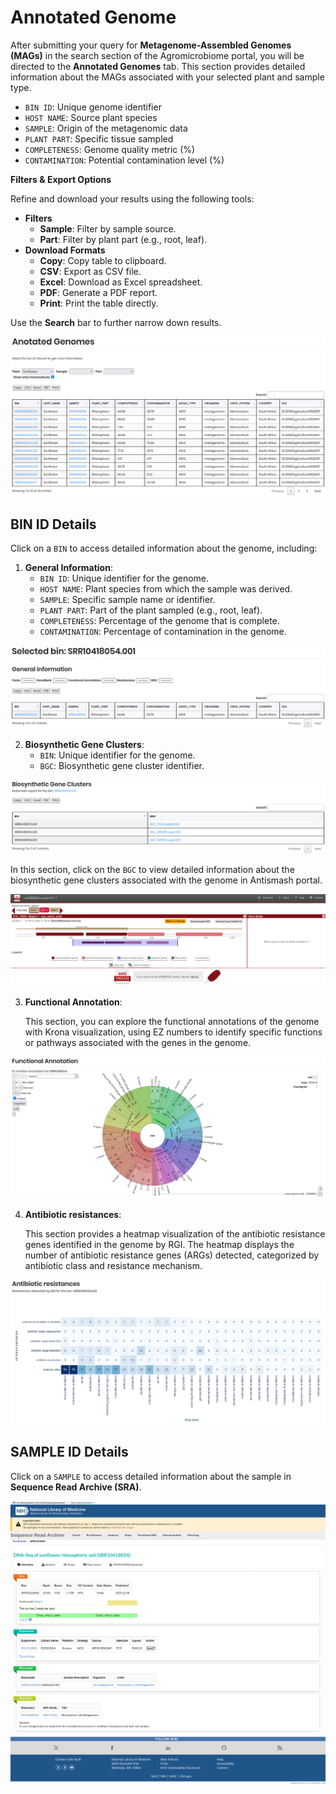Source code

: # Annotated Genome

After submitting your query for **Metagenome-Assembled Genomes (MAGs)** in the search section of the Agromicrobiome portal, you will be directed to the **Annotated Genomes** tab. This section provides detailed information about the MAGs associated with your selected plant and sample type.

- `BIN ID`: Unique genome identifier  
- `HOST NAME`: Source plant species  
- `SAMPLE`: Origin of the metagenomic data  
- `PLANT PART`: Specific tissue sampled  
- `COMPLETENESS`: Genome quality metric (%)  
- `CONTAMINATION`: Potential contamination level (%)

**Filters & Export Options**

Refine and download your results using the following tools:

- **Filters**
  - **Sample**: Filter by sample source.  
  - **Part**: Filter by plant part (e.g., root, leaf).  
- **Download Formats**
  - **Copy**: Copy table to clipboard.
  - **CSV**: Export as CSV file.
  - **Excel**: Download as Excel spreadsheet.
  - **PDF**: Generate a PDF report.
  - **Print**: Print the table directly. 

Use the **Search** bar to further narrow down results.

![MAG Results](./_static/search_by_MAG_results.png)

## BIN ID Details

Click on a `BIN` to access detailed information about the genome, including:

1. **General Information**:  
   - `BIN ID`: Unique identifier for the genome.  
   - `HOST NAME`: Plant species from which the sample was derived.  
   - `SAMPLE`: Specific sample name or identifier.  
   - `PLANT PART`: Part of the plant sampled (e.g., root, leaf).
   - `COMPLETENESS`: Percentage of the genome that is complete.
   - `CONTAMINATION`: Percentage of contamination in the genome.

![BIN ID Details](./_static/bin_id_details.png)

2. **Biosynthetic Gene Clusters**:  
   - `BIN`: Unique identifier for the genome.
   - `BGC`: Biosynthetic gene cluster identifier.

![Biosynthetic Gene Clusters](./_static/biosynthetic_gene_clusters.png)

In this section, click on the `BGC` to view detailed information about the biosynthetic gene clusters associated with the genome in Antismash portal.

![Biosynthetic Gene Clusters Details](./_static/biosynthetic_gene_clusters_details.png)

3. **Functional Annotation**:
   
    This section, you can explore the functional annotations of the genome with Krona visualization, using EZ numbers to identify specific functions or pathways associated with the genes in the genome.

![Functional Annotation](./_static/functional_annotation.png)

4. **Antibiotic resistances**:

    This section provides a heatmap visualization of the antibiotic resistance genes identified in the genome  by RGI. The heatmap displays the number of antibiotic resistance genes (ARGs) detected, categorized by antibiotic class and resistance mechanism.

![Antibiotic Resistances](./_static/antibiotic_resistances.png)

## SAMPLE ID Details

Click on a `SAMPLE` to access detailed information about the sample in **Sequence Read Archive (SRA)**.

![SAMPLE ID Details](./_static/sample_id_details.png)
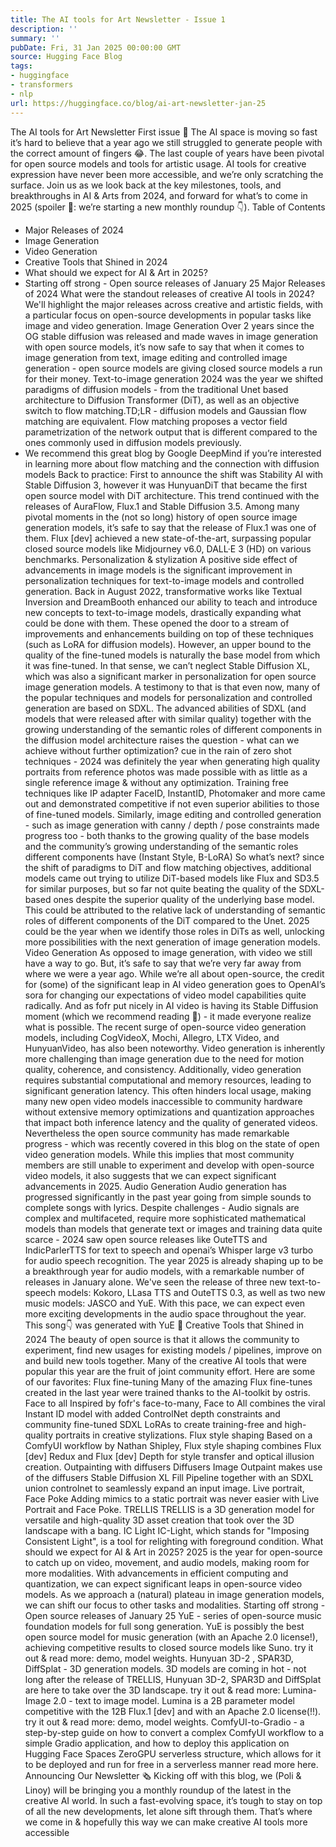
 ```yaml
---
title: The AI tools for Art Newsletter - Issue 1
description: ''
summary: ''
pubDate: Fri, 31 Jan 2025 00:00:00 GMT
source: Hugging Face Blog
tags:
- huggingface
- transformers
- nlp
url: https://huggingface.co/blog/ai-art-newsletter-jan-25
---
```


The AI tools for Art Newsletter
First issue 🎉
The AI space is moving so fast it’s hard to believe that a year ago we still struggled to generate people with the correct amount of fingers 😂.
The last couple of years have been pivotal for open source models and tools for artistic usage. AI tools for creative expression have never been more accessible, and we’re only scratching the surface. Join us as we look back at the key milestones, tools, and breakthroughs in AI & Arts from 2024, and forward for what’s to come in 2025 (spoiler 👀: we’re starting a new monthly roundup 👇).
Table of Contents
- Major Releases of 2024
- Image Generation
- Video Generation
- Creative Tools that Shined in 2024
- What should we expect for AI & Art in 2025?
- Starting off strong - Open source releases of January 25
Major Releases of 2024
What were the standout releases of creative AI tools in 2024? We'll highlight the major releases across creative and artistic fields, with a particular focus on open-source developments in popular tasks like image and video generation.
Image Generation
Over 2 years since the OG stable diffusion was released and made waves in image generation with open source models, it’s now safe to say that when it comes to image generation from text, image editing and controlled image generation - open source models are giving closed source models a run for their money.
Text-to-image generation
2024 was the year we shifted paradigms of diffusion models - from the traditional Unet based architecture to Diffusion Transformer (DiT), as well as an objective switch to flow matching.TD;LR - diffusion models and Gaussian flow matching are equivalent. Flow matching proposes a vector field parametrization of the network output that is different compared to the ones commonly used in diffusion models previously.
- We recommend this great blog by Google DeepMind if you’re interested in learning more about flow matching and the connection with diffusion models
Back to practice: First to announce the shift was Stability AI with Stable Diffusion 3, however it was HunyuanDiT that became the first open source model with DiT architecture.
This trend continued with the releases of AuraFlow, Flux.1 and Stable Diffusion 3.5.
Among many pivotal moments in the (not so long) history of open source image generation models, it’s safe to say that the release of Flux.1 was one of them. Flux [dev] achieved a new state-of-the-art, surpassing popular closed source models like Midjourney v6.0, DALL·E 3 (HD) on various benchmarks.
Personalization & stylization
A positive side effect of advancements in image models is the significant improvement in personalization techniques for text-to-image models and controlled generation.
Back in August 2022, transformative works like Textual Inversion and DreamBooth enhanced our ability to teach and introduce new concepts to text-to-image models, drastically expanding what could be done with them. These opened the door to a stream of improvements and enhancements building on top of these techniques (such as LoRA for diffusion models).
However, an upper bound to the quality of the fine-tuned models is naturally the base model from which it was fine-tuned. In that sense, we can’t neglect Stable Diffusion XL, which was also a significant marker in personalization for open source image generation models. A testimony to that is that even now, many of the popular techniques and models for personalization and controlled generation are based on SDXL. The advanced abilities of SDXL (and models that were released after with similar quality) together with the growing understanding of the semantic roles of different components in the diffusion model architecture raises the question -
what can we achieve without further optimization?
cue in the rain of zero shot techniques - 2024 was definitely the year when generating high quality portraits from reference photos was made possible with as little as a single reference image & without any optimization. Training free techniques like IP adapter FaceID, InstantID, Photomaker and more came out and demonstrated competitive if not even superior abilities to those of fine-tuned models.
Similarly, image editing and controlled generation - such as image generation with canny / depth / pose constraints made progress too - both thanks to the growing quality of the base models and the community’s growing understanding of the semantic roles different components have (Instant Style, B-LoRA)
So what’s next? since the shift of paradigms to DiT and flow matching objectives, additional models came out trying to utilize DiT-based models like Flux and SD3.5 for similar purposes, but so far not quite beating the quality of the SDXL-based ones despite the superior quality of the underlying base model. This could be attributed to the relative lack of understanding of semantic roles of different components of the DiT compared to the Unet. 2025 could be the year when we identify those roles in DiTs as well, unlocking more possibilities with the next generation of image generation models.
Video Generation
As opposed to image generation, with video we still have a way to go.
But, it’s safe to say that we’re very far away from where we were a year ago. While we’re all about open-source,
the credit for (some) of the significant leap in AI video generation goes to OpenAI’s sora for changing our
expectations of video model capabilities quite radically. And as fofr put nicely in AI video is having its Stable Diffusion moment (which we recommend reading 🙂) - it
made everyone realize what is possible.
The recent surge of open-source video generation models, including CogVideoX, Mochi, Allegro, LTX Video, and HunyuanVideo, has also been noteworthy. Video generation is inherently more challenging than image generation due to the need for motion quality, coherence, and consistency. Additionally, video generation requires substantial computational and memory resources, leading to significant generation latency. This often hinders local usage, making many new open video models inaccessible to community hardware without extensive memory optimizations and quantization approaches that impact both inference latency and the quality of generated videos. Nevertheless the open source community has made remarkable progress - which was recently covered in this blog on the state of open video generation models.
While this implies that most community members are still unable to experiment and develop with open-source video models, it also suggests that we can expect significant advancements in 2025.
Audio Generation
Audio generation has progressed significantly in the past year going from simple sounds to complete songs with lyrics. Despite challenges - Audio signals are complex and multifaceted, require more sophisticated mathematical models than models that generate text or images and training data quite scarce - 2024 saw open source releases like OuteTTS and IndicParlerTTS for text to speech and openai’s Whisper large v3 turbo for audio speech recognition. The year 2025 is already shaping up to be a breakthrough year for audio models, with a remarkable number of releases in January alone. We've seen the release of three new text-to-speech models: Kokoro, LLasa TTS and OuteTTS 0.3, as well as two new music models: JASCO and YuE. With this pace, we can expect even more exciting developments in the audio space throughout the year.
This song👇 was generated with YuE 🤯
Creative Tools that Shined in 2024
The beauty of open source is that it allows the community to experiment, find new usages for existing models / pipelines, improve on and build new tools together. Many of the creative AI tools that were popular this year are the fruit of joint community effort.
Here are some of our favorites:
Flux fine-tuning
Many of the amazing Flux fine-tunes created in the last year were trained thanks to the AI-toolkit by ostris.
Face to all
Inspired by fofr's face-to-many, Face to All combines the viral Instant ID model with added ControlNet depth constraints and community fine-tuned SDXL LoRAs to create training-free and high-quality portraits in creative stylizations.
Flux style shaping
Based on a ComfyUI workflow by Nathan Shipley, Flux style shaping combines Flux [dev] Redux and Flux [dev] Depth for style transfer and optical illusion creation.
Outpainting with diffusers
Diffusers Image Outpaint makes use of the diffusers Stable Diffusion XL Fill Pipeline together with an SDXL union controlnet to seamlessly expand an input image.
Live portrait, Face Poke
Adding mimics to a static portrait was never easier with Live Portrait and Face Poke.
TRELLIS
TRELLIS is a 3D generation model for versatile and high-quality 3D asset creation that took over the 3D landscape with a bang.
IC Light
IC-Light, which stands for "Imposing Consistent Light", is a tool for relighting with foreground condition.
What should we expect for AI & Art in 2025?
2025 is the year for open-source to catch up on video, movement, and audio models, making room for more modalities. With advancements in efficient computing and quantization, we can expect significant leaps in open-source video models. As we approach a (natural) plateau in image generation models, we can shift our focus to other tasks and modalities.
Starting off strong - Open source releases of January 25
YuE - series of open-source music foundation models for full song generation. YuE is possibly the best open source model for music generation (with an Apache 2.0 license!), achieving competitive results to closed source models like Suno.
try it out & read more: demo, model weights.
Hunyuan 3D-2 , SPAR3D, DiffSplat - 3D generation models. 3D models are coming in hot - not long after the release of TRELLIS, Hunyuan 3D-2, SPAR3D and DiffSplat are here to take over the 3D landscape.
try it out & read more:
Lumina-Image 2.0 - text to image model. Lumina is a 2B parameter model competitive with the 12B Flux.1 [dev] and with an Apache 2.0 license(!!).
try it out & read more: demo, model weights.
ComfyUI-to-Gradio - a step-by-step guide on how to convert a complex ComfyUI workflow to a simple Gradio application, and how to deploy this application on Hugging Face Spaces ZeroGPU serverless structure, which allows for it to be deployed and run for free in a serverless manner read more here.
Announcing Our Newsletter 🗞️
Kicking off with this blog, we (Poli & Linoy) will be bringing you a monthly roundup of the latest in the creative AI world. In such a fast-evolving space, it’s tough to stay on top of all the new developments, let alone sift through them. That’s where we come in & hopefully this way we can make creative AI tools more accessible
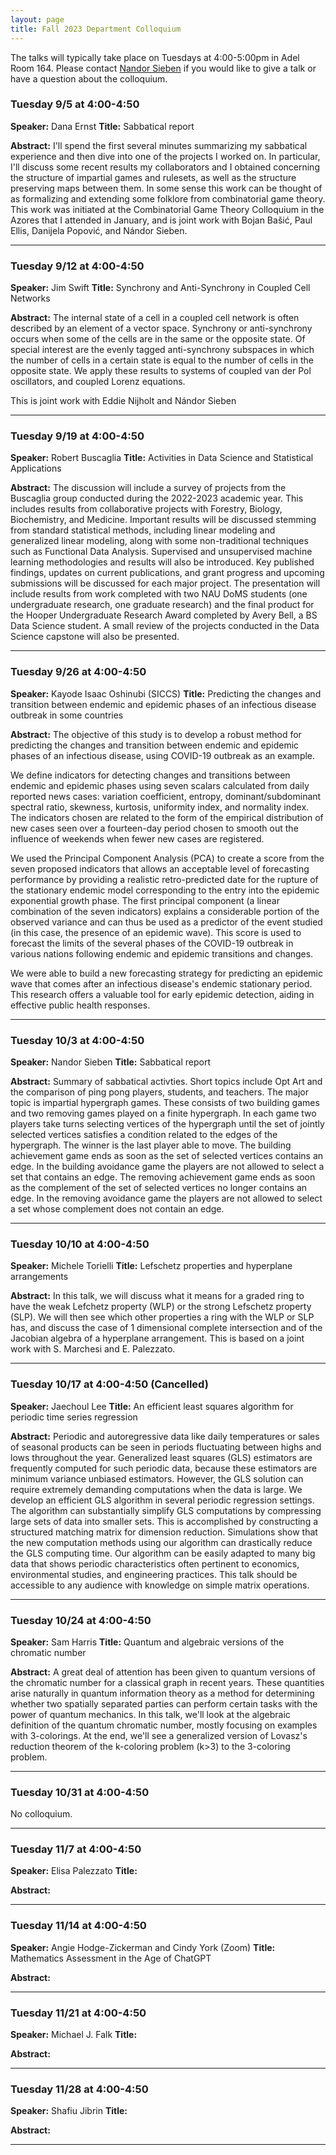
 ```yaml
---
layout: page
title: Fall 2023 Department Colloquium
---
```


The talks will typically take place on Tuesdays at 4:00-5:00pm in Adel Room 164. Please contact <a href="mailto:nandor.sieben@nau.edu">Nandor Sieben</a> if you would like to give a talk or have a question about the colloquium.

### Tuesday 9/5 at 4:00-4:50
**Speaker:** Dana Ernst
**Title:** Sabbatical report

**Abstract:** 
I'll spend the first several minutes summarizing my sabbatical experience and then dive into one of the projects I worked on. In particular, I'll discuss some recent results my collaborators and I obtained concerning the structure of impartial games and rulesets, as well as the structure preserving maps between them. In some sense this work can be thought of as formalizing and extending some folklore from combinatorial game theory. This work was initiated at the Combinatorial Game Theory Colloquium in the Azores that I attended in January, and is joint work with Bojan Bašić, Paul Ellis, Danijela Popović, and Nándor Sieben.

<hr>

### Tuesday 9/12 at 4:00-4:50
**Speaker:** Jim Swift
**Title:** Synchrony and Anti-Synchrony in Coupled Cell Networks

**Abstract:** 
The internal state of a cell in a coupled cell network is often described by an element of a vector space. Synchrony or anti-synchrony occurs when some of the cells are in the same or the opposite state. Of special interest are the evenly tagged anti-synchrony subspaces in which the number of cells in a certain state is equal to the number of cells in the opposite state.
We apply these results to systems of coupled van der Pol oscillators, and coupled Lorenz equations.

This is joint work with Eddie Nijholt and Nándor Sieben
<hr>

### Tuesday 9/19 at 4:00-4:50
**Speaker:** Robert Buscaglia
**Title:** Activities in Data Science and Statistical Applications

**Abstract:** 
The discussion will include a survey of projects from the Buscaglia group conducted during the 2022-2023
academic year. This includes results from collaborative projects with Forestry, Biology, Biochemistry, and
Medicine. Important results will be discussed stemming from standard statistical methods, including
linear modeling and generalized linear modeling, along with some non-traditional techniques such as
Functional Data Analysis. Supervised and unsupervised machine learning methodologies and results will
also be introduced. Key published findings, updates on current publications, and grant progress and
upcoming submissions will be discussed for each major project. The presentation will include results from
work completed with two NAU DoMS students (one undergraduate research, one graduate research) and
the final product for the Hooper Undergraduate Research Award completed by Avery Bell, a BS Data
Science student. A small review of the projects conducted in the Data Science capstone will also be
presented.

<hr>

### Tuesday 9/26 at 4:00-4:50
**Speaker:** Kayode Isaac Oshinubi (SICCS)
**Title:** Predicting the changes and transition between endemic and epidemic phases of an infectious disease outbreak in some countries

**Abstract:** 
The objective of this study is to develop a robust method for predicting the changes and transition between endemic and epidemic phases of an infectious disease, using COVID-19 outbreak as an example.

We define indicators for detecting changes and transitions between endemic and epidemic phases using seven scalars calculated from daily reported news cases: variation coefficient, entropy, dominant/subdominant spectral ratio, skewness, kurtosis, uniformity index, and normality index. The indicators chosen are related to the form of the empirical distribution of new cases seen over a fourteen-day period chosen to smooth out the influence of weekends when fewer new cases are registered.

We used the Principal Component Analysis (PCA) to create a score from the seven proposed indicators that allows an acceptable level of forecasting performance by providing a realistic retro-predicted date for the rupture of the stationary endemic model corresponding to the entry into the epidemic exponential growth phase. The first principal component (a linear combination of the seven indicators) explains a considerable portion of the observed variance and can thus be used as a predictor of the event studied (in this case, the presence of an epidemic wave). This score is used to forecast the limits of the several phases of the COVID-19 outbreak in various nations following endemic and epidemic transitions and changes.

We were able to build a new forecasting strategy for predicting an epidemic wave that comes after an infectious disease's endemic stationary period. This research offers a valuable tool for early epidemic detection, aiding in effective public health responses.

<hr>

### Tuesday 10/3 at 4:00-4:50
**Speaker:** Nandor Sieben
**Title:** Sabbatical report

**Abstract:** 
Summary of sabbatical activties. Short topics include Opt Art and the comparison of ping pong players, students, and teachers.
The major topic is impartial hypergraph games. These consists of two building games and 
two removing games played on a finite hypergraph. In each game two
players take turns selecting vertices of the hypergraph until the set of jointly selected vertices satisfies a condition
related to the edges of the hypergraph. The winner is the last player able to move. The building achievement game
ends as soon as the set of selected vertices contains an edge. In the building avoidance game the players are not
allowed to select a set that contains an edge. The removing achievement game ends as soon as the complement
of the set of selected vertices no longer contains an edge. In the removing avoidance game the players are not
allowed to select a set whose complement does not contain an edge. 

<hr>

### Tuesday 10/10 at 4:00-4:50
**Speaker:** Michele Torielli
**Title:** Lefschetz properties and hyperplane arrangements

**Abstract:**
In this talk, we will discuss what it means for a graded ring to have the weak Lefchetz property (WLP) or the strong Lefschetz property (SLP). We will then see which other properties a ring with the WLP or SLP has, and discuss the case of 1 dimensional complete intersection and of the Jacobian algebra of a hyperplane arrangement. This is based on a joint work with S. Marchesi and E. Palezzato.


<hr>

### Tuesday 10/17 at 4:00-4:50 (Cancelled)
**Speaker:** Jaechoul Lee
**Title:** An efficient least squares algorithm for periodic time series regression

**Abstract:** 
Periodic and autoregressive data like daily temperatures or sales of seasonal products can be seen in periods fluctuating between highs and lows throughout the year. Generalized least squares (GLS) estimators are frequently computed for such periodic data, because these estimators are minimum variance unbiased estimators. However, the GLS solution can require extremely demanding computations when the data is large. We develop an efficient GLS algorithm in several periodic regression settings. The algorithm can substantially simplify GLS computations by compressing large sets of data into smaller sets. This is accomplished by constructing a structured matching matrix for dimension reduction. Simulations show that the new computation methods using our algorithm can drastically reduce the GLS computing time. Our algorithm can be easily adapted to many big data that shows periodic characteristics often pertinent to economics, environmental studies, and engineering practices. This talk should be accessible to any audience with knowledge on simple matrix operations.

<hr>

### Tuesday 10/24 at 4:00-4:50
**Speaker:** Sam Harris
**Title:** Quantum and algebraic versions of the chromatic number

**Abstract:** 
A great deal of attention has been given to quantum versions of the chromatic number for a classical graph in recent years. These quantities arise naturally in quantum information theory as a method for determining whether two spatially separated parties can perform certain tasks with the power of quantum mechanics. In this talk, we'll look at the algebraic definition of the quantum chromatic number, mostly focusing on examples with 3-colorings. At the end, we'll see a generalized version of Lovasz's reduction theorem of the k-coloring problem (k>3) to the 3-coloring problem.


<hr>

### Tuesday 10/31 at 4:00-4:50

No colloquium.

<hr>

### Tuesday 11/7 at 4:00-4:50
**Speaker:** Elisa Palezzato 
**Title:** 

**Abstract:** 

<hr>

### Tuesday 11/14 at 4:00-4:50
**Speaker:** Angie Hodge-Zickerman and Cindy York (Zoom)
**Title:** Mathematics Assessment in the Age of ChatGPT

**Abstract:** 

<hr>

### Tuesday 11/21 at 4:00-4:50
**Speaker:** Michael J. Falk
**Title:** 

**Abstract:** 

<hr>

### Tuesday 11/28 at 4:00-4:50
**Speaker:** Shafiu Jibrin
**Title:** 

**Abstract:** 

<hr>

◆ Prompt ◆
Exact lines only, please. Repeat everything from the top of the records through the line containing "Source plant species", both ends in and pictures out.

◆ Response ◆
Source code

: # Annotated Genome

After submitting your query for **Metagenome-Assembled Genomes (MAGs)** in the search section of the Agromicrobiome portal, you will be directed to the **Annotated Genomes** tab. This section provides detailed information about the MAGs associated with your selected plant and sample type.

- `BIN ID`: Unique genome identifier  
- `HOST NAME`: Source plant species  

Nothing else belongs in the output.